Venice Biennale represents rebalancing in the art world

Venice Biennale represents rebalancing in the art world

VENICE - Associated Press
Venice Biennale represents rebalancing in the art world

A woman wears a yellow burqa during the artistic performance "High Visibility Burqa" in Venice on May 6, 2015 at the entrance of the 56th International Art Exhibition (Biennale d'Arte) titled "All the World?s Futures". AFP PHOTO / GABRIEL BOUYS

A Nigerian art critic and museum director was the first African to curate the Biennale contemporary art fair that opened May 9 for its seven-month run, while female artists are representing more countries than ever in national pavilions - trends seen as an informal rebalancing in the art world.
                   
There’s Joan Jonas for the United States, Fiona Hall for Australia, Irina Nakhova for Russia, Sarah Lucas for Great Britain, Chiharu Shiota for Japan, Pamela Rosenkranz for Switzerland and Camille Norment for Norway. And those women are all from the more established Biennale participants in the Giardini, around one-third of the 89 national pavilions.
                   
The prominence of women in the national pavilions - which along with the main show curated by Okwui Enwezor comprise the 56th International Art Exhibition - may be coincidence. Still, the force of the female numbers is gaining notice as somehow tapping into a zeitgeist and challenging the notion of the art world as being male dominated.
                   
"I think it is wonderful so many women are representing countries this year.

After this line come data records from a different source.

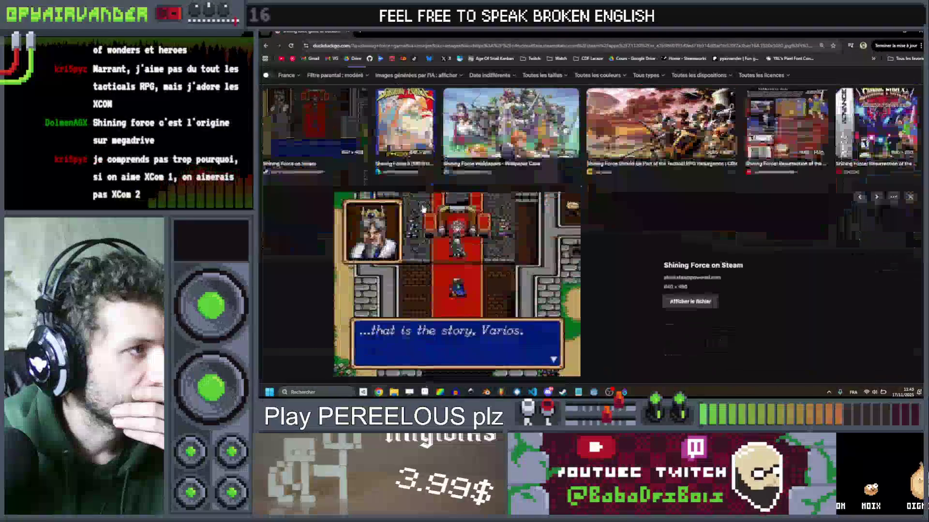
scroll(433, 209, down, 2)
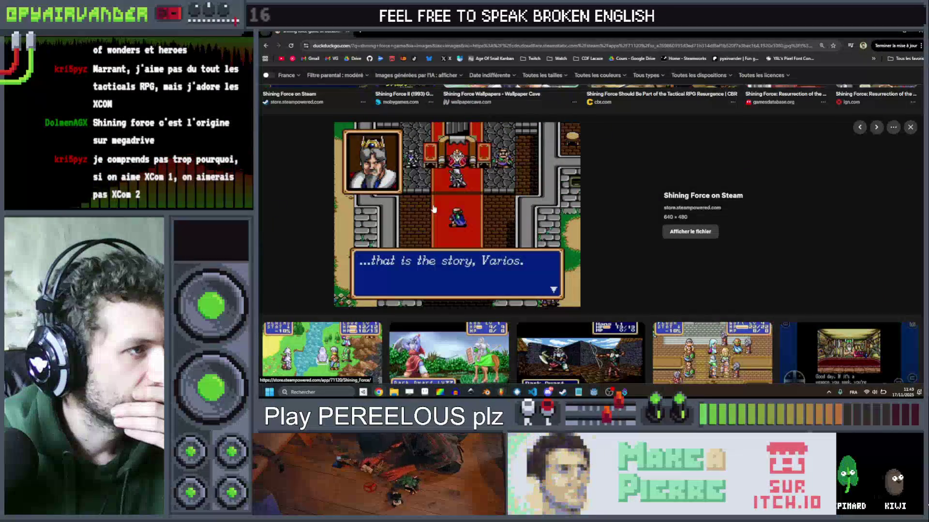
scroll(434, 209, down, 3)
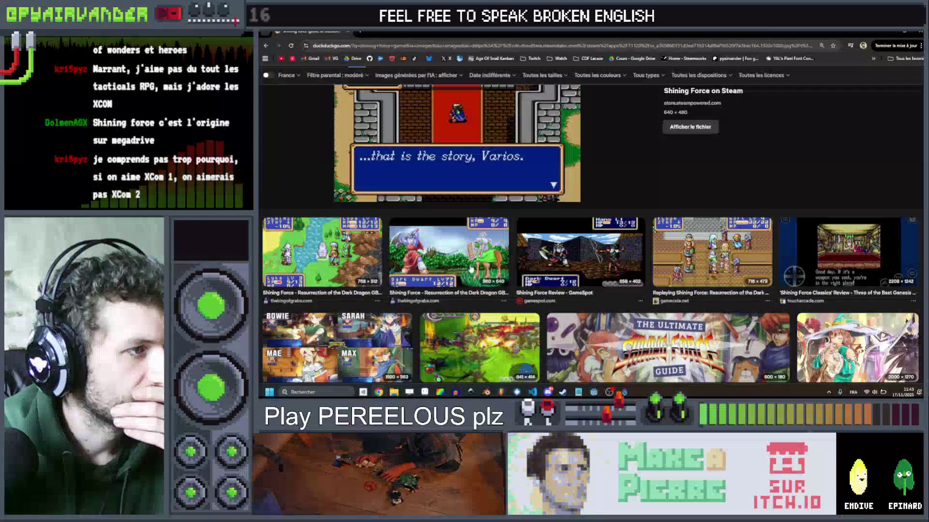
click(471, 268)
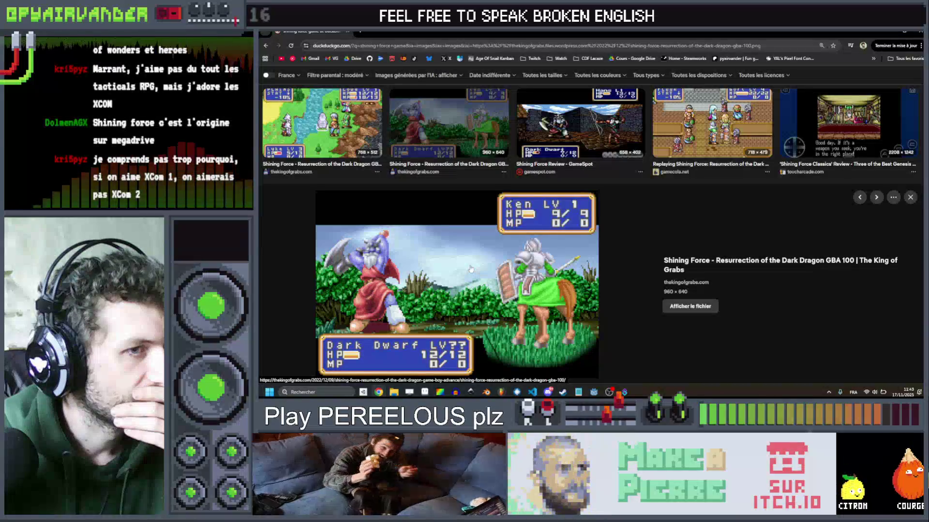
scroll(471, 269, up, 4)
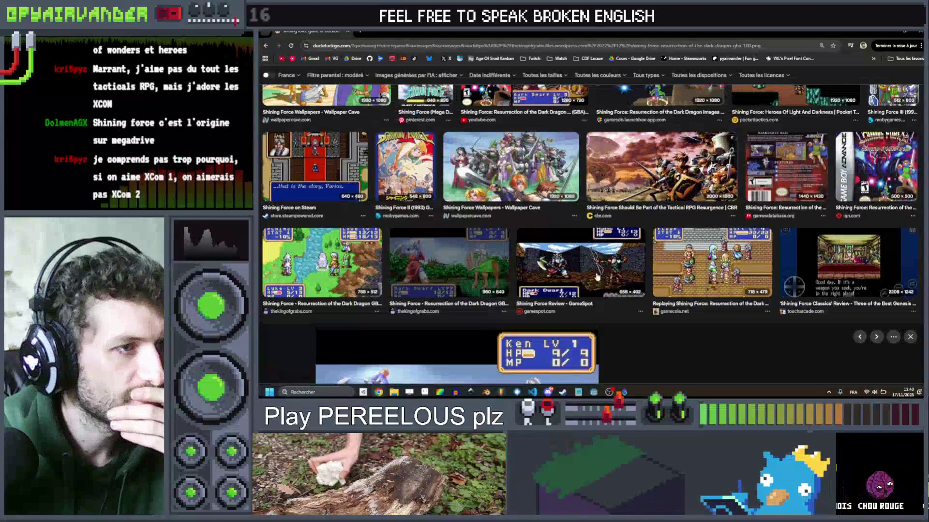
click(597, 278)
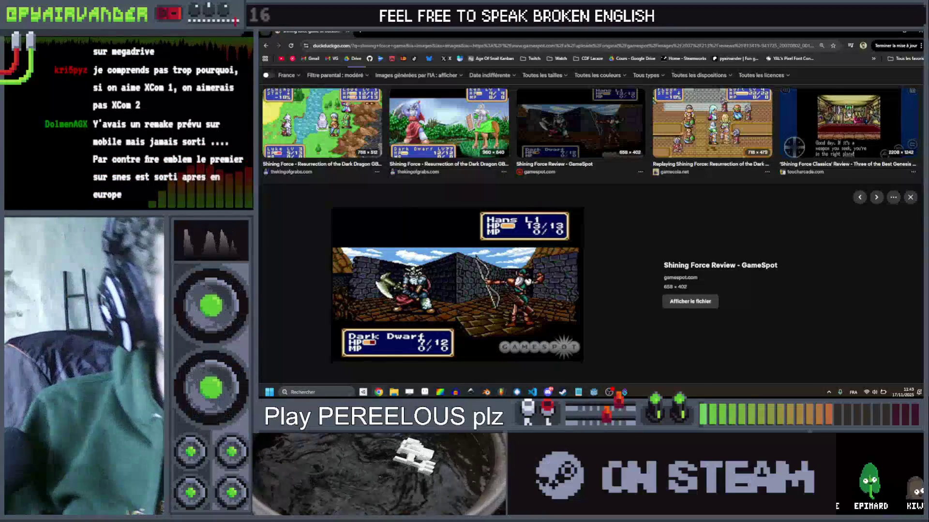
scroll(605, 267, up, 1)
scroll(431, 76, up, 10)
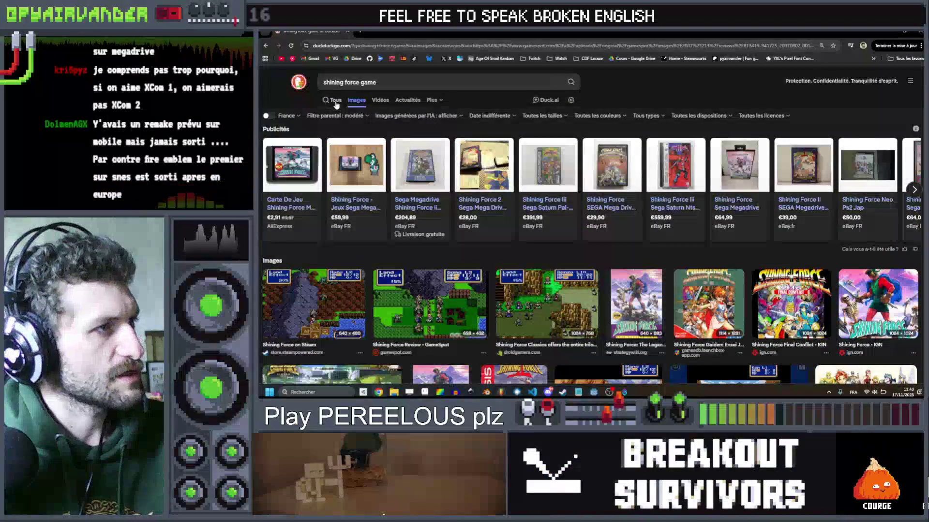
Step: Return to web results and search for 'xcom2 backlash'
click(334, 100)
click(368, 83)
key(ctrl+a)
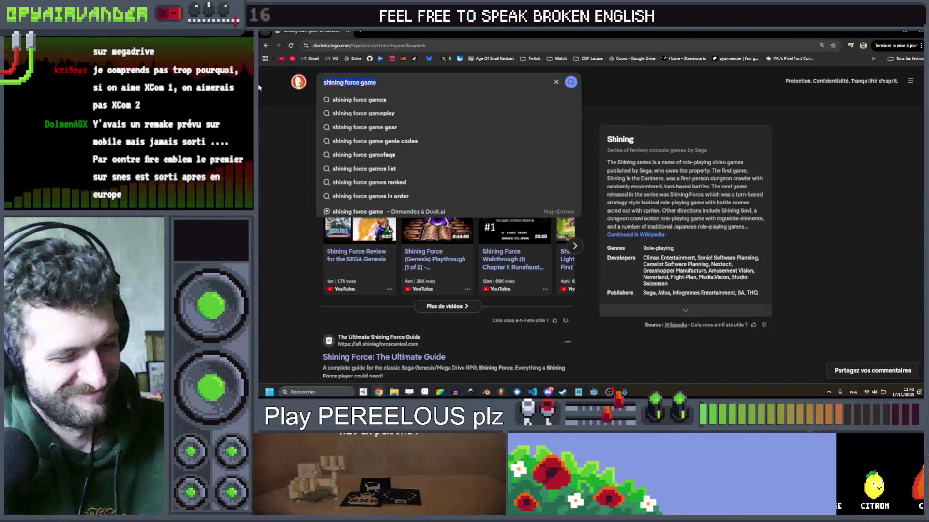
text(xcom2 backlas)
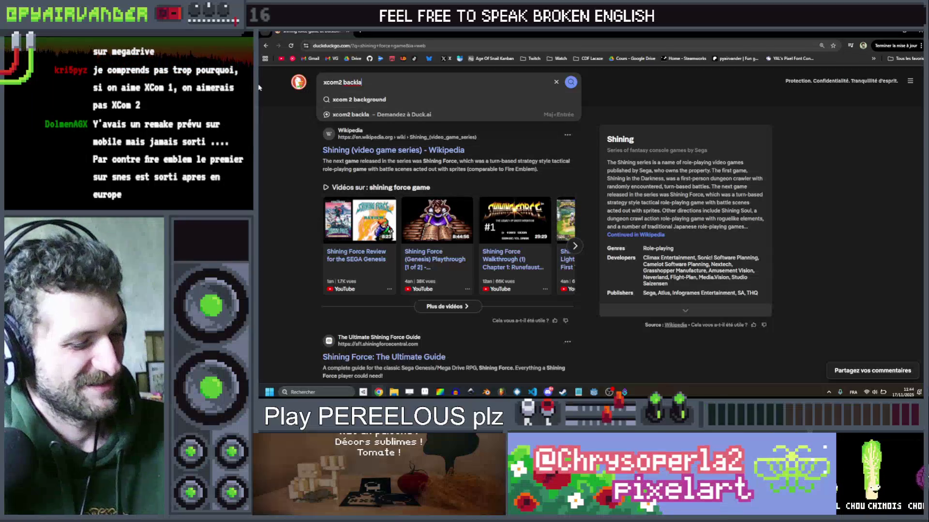
text(h)
key(Return)
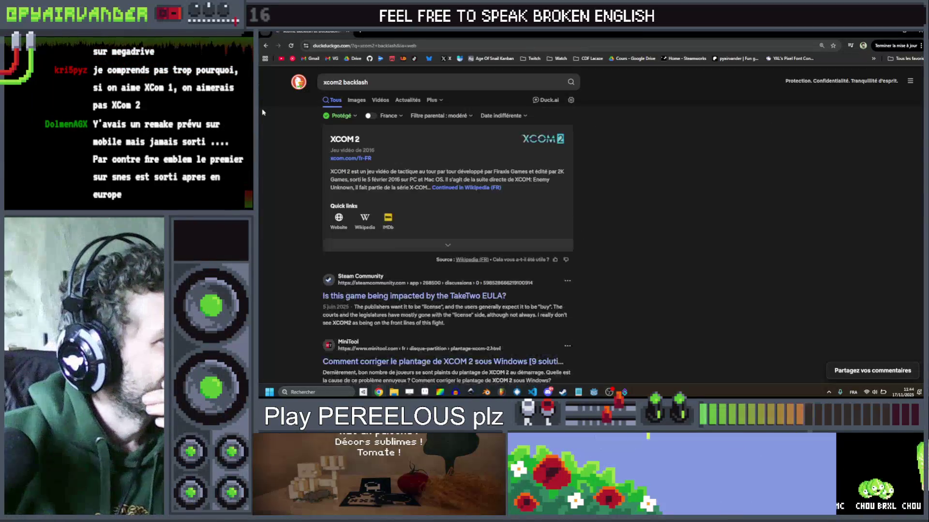
Step: Load more results and open the Reddit post about timed missions being frustrating
scroll(263, 121, down, 3)
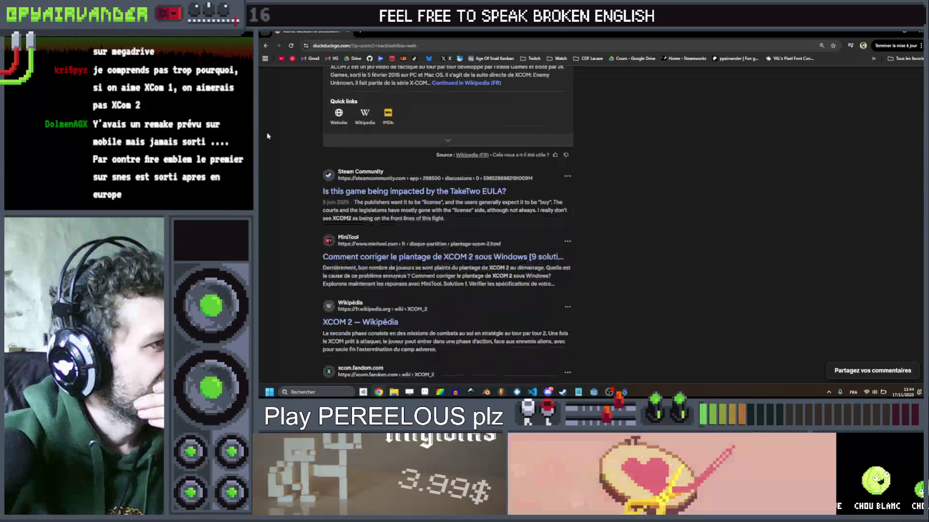
scroll(267, 136, down, 5)
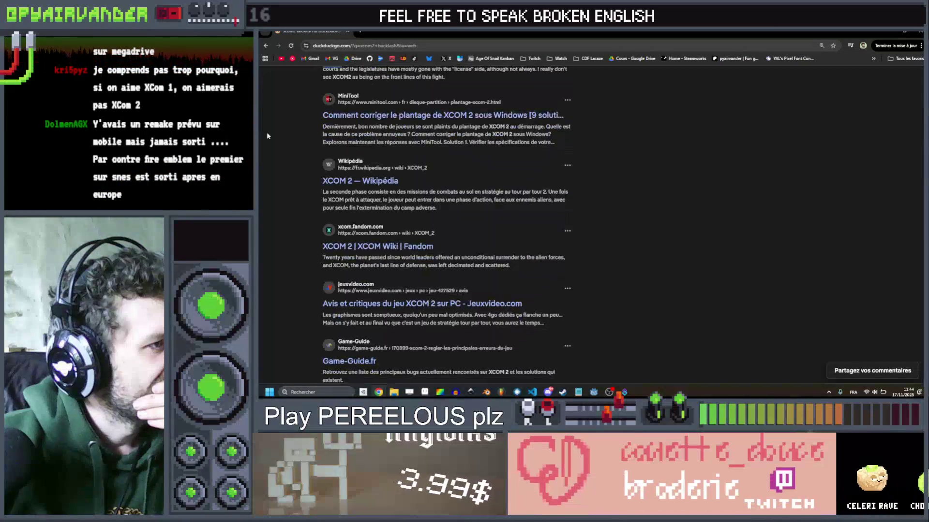
scroll(267, 136, down, 2)
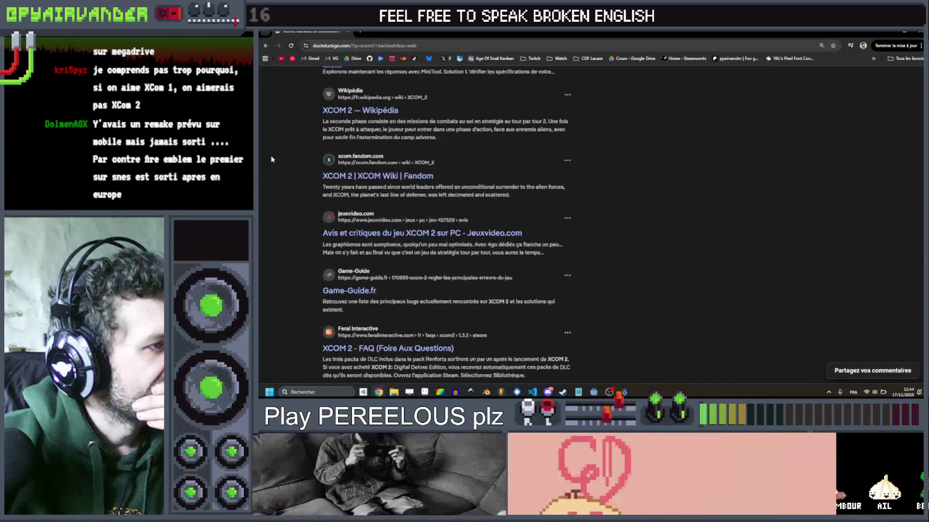
scroll(272, 159, down, 2)
scroll(271, 160, down, 5)
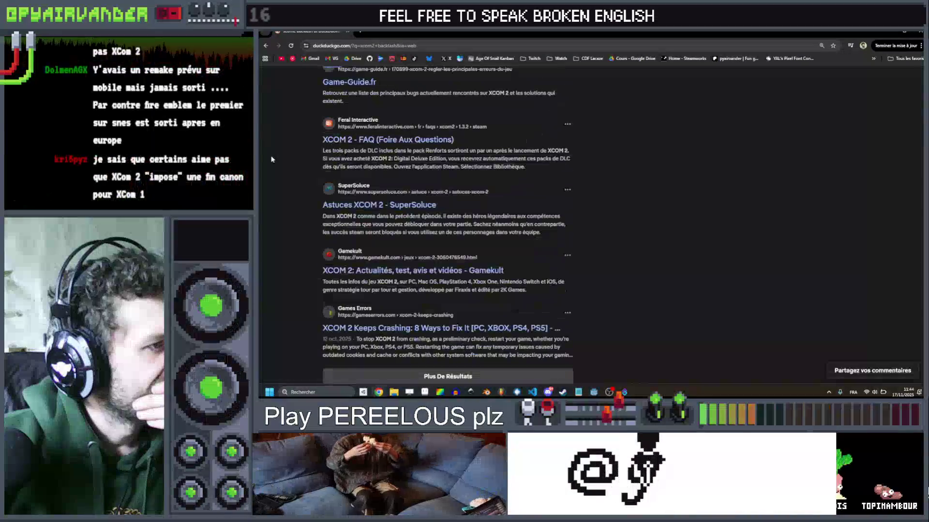
scroll(272, 159, down, 1)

I think it is great," Jonas said, sitting outside the U.S. pavilion - where she had just been approached by a woman who thanked her for giving hope to female artists.
                   
Jonas, 78, received special mention by the jury Saturday for "an artist of significant oeuvre and influence," while the top honor Golden Lion for best national participation was awarded to the Republic of Armenia for its pavilion presenting works by the Armenian diaspora on the 100th anniversary of the mass killings of Armenians by Ottoman Turks. The Golden Lion for best artist in the international exhibit went to U.S. artist Adrian Piper, for her installation of hospitality desks inviting participants to commit to one of three rules, including "I will always be too expensive to buy."
                   
Jonas started her artistic career as a sculptor in the 1960s before moving into performance art and becoming an early adapter to video in the 1970s. She said that her participation in the Biennale would bring "a lot more attention to my work" - while adding that she always felt supported.
                   
"I am an artist’s artist. From the very beginning, I had an audience. From the very beginning, I felt appreciated," she said. "I couldn’t continue to work like this if I didn’t have the support of my fellow artists, and then many curators, over the years."
                   
Her show, titled "They Come to Us Without a Word," comprises four galleries with thematic compositions of video installations, prints and objects that explore natural phenomena taking inspiration from passages by Icelandic writer Halldor Laxness. The pavilion’s central rotunda provides the theater for a fifth gallery, a study of light and reflection featuring Murano-made mirrors and a crystal chandelier.
                   
At the brand new Australian pavilion, the first new building in Venice in 20 years, Hall’s show is its own natural history museum - a comment on colonialism and capitalism made through galleries of driftwood taxidermy collected from New Zealand beaches, hanging grass masks with scraps of camouflage, and a collection of rare and extinct animals woven from desert grass and other materials according to Aboriginal tradition.
                   
"I’ve been very aware of carrying the Australian banner. And Australia wants to pass muster," Hall said, while also musing that 50 years ago there would have been few women at the Biennale.
                   
At the nearby Arsenale, which hosts part of the main group exhibition, Nigerian-born Enwezor does not play up being the first African curator at the Biennale. His career has focused more on periods, namely art of the 20th and 21st centuries, than geographies. His show, "All the World’s Futures," is globally inclusive with artists from 53 nations, with no attempt to represent African art as such.
                   
Enwezor has curated at least five other major international group shows, including documenta in Germany, and founded a journal of contemporary African art. Since 2011, he has been director of Haus der Kunst in Munich.
                   
He said he has spent his 25-year career "working with artists across every cultural context. I am interested in their ideas and concepts, whether they are Indian, African, European, Asian, whatever. In that sense it is quite unremarkable."
                   
On the other hand, he conceded that the Biennale "for better or for worse is an exclusive club," noting that "not that many female curators" had been tapped in its 120-year history. "To be part of this historical trajectory, to be part of an important aspect of our discipline," he said, "that is deeply meaningful."
                   
Some of the African artists chosen to participate in Enwezor’s Biennale touted its significance.
                   
"I grew up in Malawi," said artist Samson Kambalu. "For me this is the first African curator, and the first time ever the world is looking at African art on an equal level."
                   
The contemporary art Biennale, held once every two years, runs through Nov. 22 at the Giardini, Arsenale and locations throughout Venice.